What are rail motorways?

A rail motorway is defined as a combined transport system in which road vehicles (lorries) are transported by rail in shuttle services using specially upgraded rolling stock and terminals.

Depending on the type of rail motorway the transport can be accompanied or unaccompanied. In the first case, the lorry driver makes the journey in the same train that transports his vehicle in a car provided for this purpose, while in the case of unaccompanied transport, only the semi-trailer is loaded and, therefore, the lorry driver does not travel in the train.

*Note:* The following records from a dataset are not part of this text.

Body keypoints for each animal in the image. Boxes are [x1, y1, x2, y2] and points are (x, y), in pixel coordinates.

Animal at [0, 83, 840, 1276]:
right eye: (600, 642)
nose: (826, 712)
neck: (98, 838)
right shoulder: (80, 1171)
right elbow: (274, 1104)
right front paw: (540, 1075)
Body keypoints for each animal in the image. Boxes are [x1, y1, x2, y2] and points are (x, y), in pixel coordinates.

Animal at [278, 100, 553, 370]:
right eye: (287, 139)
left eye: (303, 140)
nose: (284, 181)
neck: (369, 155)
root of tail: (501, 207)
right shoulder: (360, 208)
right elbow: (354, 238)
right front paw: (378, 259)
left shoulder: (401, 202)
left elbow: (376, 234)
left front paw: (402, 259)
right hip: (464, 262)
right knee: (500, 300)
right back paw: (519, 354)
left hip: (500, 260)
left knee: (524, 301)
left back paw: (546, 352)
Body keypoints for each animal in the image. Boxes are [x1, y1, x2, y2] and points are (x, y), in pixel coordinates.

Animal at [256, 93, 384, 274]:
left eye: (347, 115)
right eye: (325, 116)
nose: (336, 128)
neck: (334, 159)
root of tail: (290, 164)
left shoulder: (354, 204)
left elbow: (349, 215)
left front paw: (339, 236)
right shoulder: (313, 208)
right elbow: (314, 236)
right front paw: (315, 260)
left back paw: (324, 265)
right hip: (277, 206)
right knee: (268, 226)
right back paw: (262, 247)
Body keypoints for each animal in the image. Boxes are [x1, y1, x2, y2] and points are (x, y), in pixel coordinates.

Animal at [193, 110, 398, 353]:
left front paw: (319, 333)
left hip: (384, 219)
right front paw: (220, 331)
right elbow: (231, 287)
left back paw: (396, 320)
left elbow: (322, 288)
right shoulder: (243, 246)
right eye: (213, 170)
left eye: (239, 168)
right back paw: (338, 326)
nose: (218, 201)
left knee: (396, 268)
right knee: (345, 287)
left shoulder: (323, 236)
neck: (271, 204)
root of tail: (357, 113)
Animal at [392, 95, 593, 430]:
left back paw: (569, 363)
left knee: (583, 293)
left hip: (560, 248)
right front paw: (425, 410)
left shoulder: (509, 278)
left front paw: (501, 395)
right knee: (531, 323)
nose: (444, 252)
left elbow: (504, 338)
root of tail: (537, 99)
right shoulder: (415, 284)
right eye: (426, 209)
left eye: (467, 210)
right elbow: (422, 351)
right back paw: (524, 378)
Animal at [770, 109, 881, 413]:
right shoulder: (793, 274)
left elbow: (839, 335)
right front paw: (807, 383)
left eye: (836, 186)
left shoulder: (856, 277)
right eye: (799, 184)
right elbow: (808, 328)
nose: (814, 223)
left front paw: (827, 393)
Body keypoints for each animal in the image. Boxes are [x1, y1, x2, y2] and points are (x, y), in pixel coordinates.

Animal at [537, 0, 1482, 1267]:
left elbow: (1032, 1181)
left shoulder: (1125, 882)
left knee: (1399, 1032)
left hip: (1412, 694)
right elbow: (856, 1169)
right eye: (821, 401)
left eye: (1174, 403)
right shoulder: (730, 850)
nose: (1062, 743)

An example of the latter would be the railway motorway connecting the terminal of Alonso Group , of which Stock Logistic forms part, of Can Tunis, in Barcelona, with Bettembourg (Luxembourg). The line began operating recently and links the Iberian Peninsula with Central Europe. It is the first railway motorway in Spain and loads P400 semi-trailers.

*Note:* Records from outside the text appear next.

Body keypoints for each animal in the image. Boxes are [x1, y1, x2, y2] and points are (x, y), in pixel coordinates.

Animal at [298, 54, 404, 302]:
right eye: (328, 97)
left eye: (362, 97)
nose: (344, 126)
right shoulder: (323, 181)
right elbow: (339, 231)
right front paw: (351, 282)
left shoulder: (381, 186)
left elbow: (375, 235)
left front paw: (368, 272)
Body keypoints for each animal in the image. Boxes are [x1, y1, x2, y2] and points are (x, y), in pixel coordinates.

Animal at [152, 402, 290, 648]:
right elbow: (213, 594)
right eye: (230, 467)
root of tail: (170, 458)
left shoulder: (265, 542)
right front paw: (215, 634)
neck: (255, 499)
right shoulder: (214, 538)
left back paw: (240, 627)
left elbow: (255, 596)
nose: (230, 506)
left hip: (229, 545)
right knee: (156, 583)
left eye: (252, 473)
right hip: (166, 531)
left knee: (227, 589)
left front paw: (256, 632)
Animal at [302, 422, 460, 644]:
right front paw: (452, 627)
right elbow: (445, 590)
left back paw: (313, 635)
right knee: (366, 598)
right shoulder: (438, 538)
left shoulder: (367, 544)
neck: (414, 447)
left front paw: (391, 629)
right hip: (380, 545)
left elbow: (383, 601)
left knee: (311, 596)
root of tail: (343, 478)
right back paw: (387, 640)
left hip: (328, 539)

Main types of railway motorways

Depending on the type of technology we find the following cases:

  • System of small wheeled wagons (ROLA). This system is characterized by the use of low-floor platforms with continuously arranged bogies consisting of small wheels. In this way, the train is constituted as a large linear, continuous and flat platform on which there is a car, located behind the locomotive, in which the drivers travel. The trucks enter the train, together with their tractor head, by placing a ramp set up for this purpose at the rear end of the train.
  • Modalohr System. It is characterized because the trucks access the wagons horizontally, with their tractor head and without the use of cranes or load handling equipment. It allows the possibility of transporting both accompanied by the driver, in which case there would be a car conditioned for this service on the train, and unaccompanied. Unlike the ROLA system, this system offers the possibility of making stops at intermediate stations, as the desired number of semi-trailers can be unloaded without affecting the rest.
  • “Poche” wagons. It requires the use of gantry cranes or “reachstacker” with which to move the semitrailers vertically to be placed on the wagons in platforms with lowered boxes arranged between the bogies. This is an unaccompanied transport system.

Other systems today

Other technologies designed to provide rail motorway services also exist today. An example would be the Eurotunnel or Channel Tunnel which offers freight shuttle trains using a specific system of rail motorways. Launched in 1994, this motorway transports lorries, cars and also passengers.

Location of rail motorways

Railway motorways must be located close to major road axes or at concentration points. This is better than being located in highly industrialised areas. It is also necessary to take into account whether the service will be accompanied or not (depending on the needs of the companies requesting the services) and also to study aspects such as environmental sustainability, availability or the cost of land.

Advantages over the road

According to calculations that both European institutions (the case of the European Commission) and private sector actors handle, the use of rail motorways means that up to 350 trucks a day can get off the road, with the significant energy and environmental savings that this entails. It also has other advantages, such as decongesting roads. In short, rail motorways are a genuine alternative to road freight transport in Europe, and they also have another key concept in mind in logistics: intermodality.